IRS Commissioner Daniel Werfel promised taxpayers a much smoother experience this year than in the past and insisted to Congress on Thursday that the agency has fixed the security holes that allowed a contractor to steal tens of thousands of taxpayers’ personal information.
In high-profile testimony, Mr. Werfel said the IRS has made major strides from the days when the agency left most phone calls unanswered and had a massive backlog of returns that sat unprocessed for months. He said the agency has cleared the backlog and will deliver “an 85% level of service” this year.
He also said if Congress finalizes a new tax law that’s pending in the Senate, the IRS will get child tax credit benefits out to the families that would receive them in as little as six weeks, even if they’ve already filed their tax returns for last year.
And he said those making less than $400,000 in income won’t have to worry about increased audit rates.
“I want people to know the IRS is on the side of taxpayers,” Mr. Werfel said.
He was appearing before the House Ways and Means Committee, where Republicans hold the gavel and are salivating over a chance to trim back some of the agency’s $80 billion cash infusion over the next decade that President Biden signed into law in 2022.
Chief among GOP complaints is the politically motivated leak of former President Donald Trump’s taxes, orchestrated by an anti-Trump contractor who sought out a job with the IRS to steal and release the data.
Charles Littlejohn would also go on to steal tax information on many of the country’s wealthiest people. He leaked the Trump information to The New York Times and the wealthy taxpayers’ data to ProPublica, both of which reported on the data.
Mr. Werfel confirmed Thursday that tens of thousands of taxpayers were violated, and he said the IRS had to reach out to each of them to give them notice of the breach.
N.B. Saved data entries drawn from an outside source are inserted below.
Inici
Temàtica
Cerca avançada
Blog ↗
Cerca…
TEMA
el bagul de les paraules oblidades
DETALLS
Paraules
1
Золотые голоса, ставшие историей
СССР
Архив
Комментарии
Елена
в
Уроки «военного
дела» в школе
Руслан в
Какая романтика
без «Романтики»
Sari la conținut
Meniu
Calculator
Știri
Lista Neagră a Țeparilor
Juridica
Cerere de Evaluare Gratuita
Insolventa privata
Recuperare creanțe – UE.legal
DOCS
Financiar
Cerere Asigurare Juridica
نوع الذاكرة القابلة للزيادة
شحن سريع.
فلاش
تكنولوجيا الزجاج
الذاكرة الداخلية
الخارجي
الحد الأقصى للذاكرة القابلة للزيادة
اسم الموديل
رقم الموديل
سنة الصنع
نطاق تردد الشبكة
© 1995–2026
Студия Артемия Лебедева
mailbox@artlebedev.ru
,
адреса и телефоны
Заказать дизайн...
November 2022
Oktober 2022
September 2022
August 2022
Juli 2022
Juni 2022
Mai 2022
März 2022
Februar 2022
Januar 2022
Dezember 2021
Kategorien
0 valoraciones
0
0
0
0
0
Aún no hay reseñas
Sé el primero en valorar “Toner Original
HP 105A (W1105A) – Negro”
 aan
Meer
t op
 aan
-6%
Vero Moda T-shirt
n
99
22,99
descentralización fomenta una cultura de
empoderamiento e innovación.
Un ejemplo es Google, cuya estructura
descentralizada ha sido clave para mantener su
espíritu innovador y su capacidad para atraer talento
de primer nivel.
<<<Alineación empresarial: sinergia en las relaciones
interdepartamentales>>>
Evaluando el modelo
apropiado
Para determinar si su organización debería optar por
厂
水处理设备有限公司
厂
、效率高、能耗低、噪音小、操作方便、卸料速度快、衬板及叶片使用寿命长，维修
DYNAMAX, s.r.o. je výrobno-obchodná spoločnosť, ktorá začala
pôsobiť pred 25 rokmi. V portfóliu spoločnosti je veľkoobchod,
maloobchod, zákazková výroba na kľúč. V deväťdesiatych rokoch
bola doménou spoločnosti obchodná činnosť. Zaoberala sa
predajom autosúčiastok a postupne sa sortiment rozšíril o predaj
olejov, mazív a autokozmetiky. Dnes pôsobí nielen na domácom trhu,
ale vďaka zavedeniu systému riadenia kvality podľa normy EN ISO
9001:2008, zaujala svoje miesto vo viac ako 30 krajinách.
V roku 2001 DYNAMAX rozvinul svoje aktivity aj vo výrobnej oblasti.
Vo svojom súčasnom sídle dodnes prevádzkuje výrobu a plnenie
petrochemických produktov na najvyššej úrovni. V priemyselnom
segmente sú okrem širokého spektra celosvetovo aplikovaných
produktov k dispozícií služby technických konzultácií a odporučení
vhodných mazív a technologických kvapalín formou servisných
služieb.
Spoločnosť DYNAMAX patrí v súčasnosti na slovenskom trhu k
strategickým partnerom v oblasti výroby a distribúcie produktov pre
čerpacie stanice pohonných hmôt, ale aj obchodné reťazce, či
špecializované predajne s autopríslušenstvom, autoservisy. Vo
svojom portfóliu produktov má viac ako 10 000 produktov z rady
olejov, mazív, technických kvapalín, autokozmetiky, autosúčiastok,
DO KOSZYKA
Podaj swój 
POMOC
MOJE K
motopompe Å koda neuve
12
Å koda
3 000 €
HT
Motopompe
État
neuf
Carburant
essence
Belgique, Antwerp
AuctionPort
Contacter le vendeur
Littlejohn was sentenced to five years in prison, the maximum for the one count he pleaded guilty to under a plea agreement that the Biden Justice Department reached with him.
Republicans have said it was an embarrassingly slim penalty for the worst breach in IRS history.
Mr. Werfel acknowledged the stain on the agency but said it’s patched up the holes that Littlejohn exploited.
“If this type of activity happened today, the risk of it succeeding is much, much, much lower,” he said.
He declined to say if he thought the five-year sentence was sufficient, but said Littlejohn “betrayed IRS employees and he betrayed the American tax people.”
Republicans have also complained that the cash infusion will supercharge IRS audits, giving it the ability to make life tougher for average taxpayers.
Top Biden officials had promised not to use the money to increase audit rates for those with reported incomes under $400,000, but had been coy about the level intended.
Mr. Werfel on Thursday said the benchmark would be 2018. That year, the IRS audited just 2 out of every 1,000 tax returns for those making between $50,000 and $200,000, and just 3 out of 1,000 returns for those making between $200,000 and $500,000.
By contrast in 2010, those making $50,000 to $100,000 were audited at a rate of 7 per 1,000, and those making $200,000 to $500,000 were audited at a rate of 23 per 1,000.
“We chose 2018 as a historic low rate to provide additional assurances,” Mr. Werfel said.
Mr. Werfel said the IRS has made major strides in protecting taxpayers against identity theft, and now prevents 98% of identity theft attacks.
But he acknowledged that helping those who are snared remains a challenge.
Rep. Nicole Malliotakis, New York Republican, said the IRS also needs to figure out a more 20th century problem: Stolen refund checks.
She said it’s the top issue for her district staffers, who are dealing with constituents who reported more than $1 million in stolen checks. In one case the IRS sent a replacement check, and that, too, was stolen. The agency had to issue a third check.
Ms. Malliotakis said the criminals spot the U.S. Treasury envelopes, grab the checks, then remove and replace the name and address to have the money deposited into their own accounts. She wondered why the government doesn’t at least change envelopes to make it tougher to spot the checks.
“As you’re sitting here saying this, it’s very intuitive,” Mr. Werfel said.
Mr. Werfel also detailed the IRS’s foray into artificial intelligence, promising a “very careful” approach so things don’t spiral out of control and no “bias” is introduced into the agency’s work.
He said one current use is chatbots, which can look at the questions asked by a taxpayer and try to offer answers based on parsing of the language in the question.
He also said the IRS is using AI to help select whom to audit, relying on its sophisticated modeling to sort out which returns are clean and which ones are likely to have problems that should result in more action.
“That means the honest taxpayer doesn’t get burdened, and that means the dishonest taxpayer gets accountability,” he said.